_EXERCISE INSTRUCTIONS_
Each line of the listing that contains the word "with" is to be copied.

_MATERIAL FOR THIS TASK_
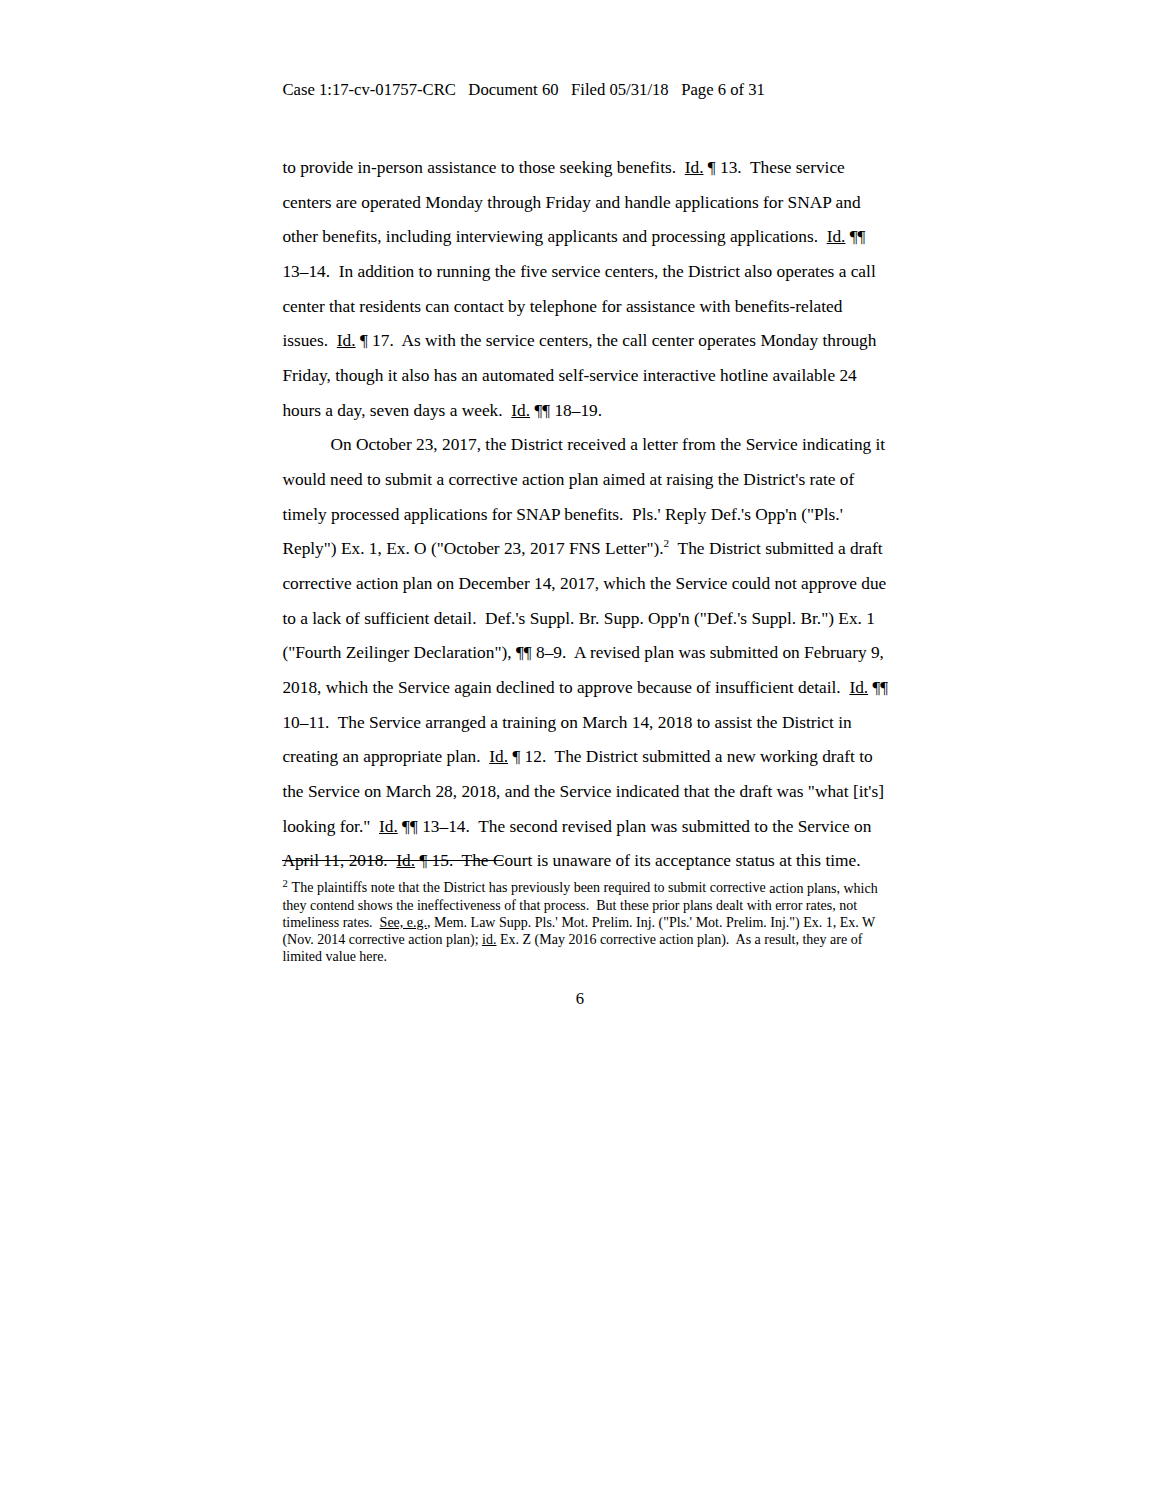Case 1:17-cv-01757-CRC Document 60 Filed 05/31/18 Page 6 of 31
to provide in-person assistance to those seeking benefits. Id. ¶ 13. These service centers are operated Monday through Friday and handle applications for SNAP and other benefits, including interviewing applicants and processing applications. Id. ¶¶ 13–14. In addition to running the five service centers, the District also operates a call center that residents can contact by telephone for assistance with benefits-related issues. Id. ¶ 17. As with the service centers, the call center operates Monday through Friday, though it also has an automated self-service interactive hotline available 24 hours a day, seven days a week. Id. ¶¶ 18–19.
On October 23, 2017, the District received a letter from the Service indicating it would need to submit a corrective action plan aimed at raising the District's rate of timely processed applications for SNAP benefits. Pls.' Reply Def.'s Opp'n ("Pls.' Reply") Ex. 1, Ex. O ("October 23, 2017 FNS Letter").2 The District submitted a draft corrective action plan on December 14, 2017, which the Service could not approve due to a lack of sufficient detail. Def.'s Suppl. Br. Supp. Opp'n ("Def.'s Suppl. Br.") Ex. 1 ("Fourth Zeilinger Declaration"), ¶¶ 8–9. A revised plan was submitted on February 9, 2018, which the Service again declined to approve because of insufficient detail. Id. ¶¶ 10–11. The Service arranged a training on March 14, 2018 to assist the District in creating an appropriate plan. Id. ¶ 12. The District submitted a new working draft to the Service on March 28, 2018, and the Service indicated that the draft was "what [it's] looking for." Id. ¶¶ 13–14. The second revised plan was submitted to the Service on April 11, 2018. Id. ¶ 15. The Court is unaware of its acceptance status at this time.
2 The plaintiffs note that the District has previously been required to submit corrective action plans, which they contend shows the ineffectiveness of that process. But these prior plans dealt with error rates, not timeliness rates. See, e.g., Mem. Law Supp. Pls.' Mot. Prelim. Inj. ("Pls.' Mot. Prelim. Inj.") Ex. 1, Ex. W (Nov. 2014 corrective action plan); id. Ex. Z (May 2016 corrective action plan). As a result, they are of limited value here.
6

_RESULT OF THE EXERCISE_
to provide in-person assistance to those seeking benefits. Id. ¶ 13. These service centers are operated Monday through Friday and handle applications for SNAP and other benefits, including interviewing applicants and processing applications. Id. ¶¶ 13–14. In addition to running the five service centers, the District also operates a call center that residents can contact by telephone for assistance with benefits-related issues. Id. ¶ 17. As with the service centers, the call center operates Monday through Friday, though it also has an automated self-service interactive hotline available 24 hours a day, seven days a week. Id. ¶¶ 18–19.
2 The plaintiffs note that the District has previously been required to submit corrective action plans, which they contend shows the ineffectiveness of that process. But these prior plans dealt with error rates, not timeliness rates. See, e.g., Mem. Law Supp. Pls.' Mot. Prelim. Inj. ("Pls.' Mot. Prelim. Inj.") Ex. 1, Ex. W (Nov. 2014 corrective action plan); id. Ex. Z (May 2016 corrective action plan). As a result, they are of limited value here.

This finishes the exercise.